Juízes e procuradores conseguem adiar PEC que reduziria férias das carreiras de 60 para 30 dias
Ministro Paulo Guedes (Economia) participou do lançamento da agenda da Frente Parlamentar da Reforma Administrativa, no Congresso Nacional – Pedro Ladeira – 8.out.20/Folhapress
Com relatório pronto, deputado pede audiência presencial; entidades dizem que pandemia torna mudança inoportuna
Entidades de juízes e procuradores conseguiram frear na Câmara a tramitação de uma proposta para acabar com as férias de 60 dias. As associações consideram o momento —a pandemia da Covid— inoportuno para discutir mudanças.
Até agora poupados da reforma administrativa, membros do Judiciário e do MP (Ministério Público) defendem os dois meses de descanso por ano. Trabalhadores da iniciativa privada e servidores folgam 30 dias.
Nove associações que formam a Frentas (Frente Associativa da Magistratura e do Ministério Público) se mobilizam também contra as medidas elaboradas pelo time do ministro Paulo Guedes (Economia) para os servidores públicos.
Juízes e membros do MP temem impacto nas carreiras de Estado e rejeitam ser incluídos na reforma por iniciativa de deputados. A Frente Parlamentar Mista da Reforma Administrativa já elaborou emendas para atingi-los.
No caso das férias em dobro, três PECs (propostas de emenda à Constituição) tentam limitar o benefício. Todos os textos foram apensados à PEC 280/2016, de autoria do deputado Félix Mendonça Júnior (PDT-BA).

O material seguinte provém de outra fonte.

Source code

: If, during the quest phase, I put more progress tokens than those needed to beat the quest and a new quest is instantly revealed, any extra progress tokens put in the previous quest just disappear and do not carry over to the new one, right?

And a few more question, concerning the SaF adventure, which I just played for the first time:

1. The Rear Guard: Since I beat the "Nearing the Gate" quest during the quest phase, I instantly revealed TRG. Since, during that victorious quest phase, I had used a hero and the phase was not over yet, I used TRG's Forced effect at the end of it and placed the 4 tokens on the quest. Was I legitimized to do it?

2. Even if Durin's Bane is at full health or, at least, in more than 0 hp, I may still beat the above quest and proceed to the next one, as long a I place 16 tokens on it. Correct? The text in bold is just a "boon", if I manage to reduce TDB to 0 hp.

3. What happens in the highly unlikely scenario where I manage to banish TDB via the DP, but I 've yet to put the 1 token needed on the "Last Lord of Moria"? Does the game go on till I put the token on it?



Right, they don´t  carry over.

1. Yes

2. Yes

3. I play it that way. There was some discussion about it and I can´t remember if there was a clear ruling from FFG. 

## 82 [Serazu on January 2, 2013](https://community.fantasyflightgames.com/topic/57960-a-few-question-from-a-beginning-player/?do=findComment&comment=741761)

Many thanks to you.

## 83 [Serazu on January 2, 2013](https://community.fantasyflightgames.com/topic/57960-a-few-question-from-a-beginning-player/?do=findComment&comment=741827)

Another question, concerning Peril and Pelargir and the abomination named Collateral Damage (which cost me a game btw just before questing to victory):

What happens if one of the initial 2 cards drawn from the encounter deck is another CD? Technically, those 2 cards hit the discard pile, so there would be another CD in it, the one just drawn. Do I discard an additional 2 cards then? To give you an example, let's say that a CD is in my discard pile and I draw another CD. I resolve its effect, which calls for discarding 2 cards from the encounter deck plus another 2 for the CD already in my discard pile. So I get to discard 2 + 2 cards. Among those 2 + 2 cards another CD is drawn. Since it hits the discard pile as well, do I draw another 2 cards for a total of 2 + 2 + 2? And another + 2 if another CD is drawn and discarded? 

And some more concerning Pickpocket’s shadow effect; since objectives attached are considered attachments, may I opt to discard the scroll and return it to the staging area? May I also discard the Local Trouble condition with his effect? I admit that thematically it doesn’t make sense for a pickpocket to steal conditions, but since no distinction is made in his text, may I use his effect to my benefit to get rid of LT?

No dia 23 de março, o relator na CCJ (Comissão de Constituição e Justiça), deputado Fábio Trad (PSD-MS), protocolou parecer com aval à proposta, mas disse que são necessários ajustes. No dia 30, pediu o texto de volta.
Em 9 de abril, Trad teve uma reunião com a Frentas. Pessoas que acompanham as articulações dizem que representantes das entidades tiveram a percepção de que o deputado fora bastante receptivo aos pleitos das entidades.
À Folha Trad disse que está aberto ao diálogo. “Sou favorável à redução [das férias], mas estou sensível ao argumento da Frentas de que agora, na pandemia, não é o momento adequado, até porque o próprio presidente [da Câmara, Arthur Lira (PP-AL)] suspendeu algumas comissões e está focado na pauta legislativa para a pandemia”, afirmou.
No entanto, a reforma administrativa do governo Jair Bolsonaro avança em tempos de crise sanitária. O relatório com o aval ao texto foi protocolado na CCJ na semana passada após a realização de audiências.
Segundo Lira, a proposta chegará ao Senado até julho. A pressão da base bolsonarista e de servidores deve retardar a tramitação. Bia Kicis (PSL-DF), presidente da CCJ, chegou a afirmar que é melhor deixar a discussão para 2023.
Enquanto isso, a Frentas, disse Trad, propôs mais debates sobre as carreiras. “Vou dar uma distensionada, aguardando o fim da pandemia, e convocar audiência pública. Quero ouvir setores que defendam reforma ampla da magistratura.”
No dia 3 de maio, o deputado apresentou então um requerimento para a realização de debate na CCJ.